EVs possess a diverse array of metabolites, reflecting the parent cells metabolic status, which originate from various cellular processes [18]. In sperm, the tyrosine metabolism pathway plays an important role in regulating functions such as capacitation, the acrosome reaction, and fertilization [19]. In addition, tyrosine phosphorylation is linked with hyperactivation, which is crucial for the ability of sperm to penetrate the oocyte zona pellucida [20,21]. Our bioinformatic analysis revealed that these SemEVs were enriched with metabolites involved in tyrosine metabolism, suggesting that the transfer of metabolite content from SemEVs to sperm during the maturation process is crucial for maintaining normal physiological function.

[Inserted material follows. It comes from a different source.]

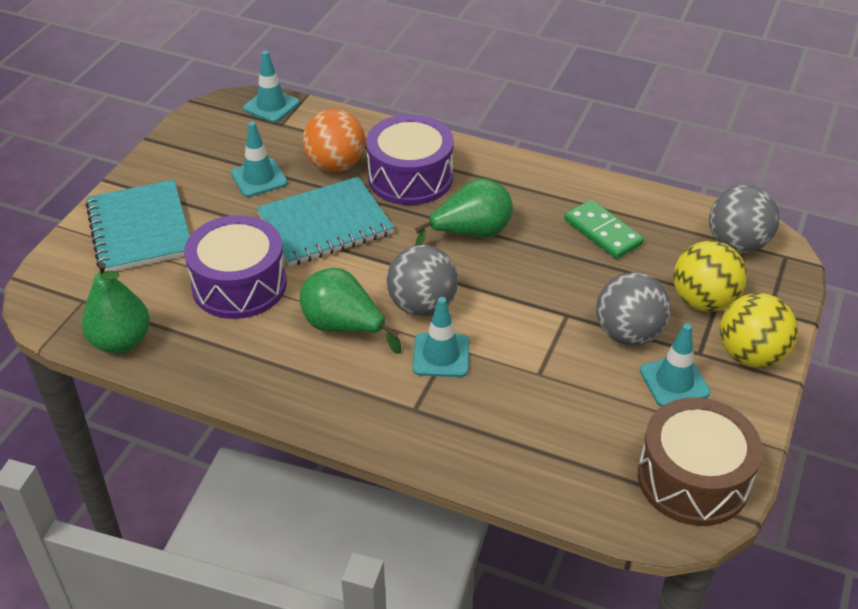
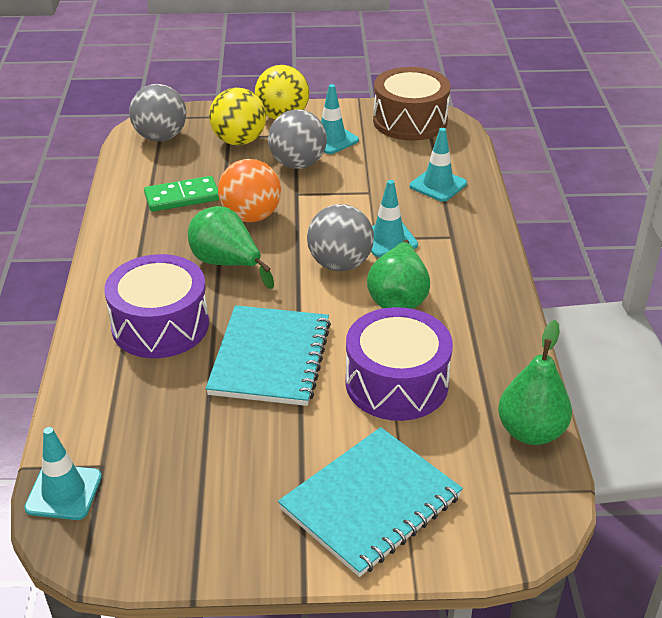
camera: 115 degrees left, 5 degrees down
(259, 178) = (221, 440): turquoise traffic cone -> turquoise traffic cone (438, 185)
(325, 224) = (270, 358): turquoise notebook -> turquoise notebook turned 60 degrees clockwise
(335, 165) = (166, 386): orange ball -> orange ball (251, 216)
(603, 232) = (182, 197): green domino -> green domino turned 45 degrees clockwise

In general, EVs contain metabolites that play a major role in the redox signaling pathway. In semen, a physiological balance between oxidants (free radicals) and antioxidants (reductants) is necessary to maintain redox homeostasis [22]. Disturbance to the free radical scavenging system can result in oxidative stress and has adverse effects on normal sperm function [22,23,24]. The metabolomic profile in our study showed that metabolites involved in regulating the free radical scavenging system were enriched in SemEVs, which can counteract oxidative stress-induced sperm dysfunction. Excessive oxidative stress can result in sperm DNA fragmentation, which can cause fertilization and implantation failure [25,26]. Therefore, the metabolomic composition of SemEVs is crucial for controlling the damaging effects of oxidative stress on sperm function.

5. Conclusions

This study reports the metabolomic content of EVs isolated from human seminal plasma. Our untargeted approach confirmed the presence of metabolites in SemEVs linked with sperm function and oxidative stress. This pilot study lays the foundation for further research on the diagnostic and therapeutic role of SemEV metabolites in male infertility. In addition, evaluating the functional role of these key metabolites in SemEVs will enable biomarker identification to predict reproductive outcomes in the assisted reproductive technology procedures.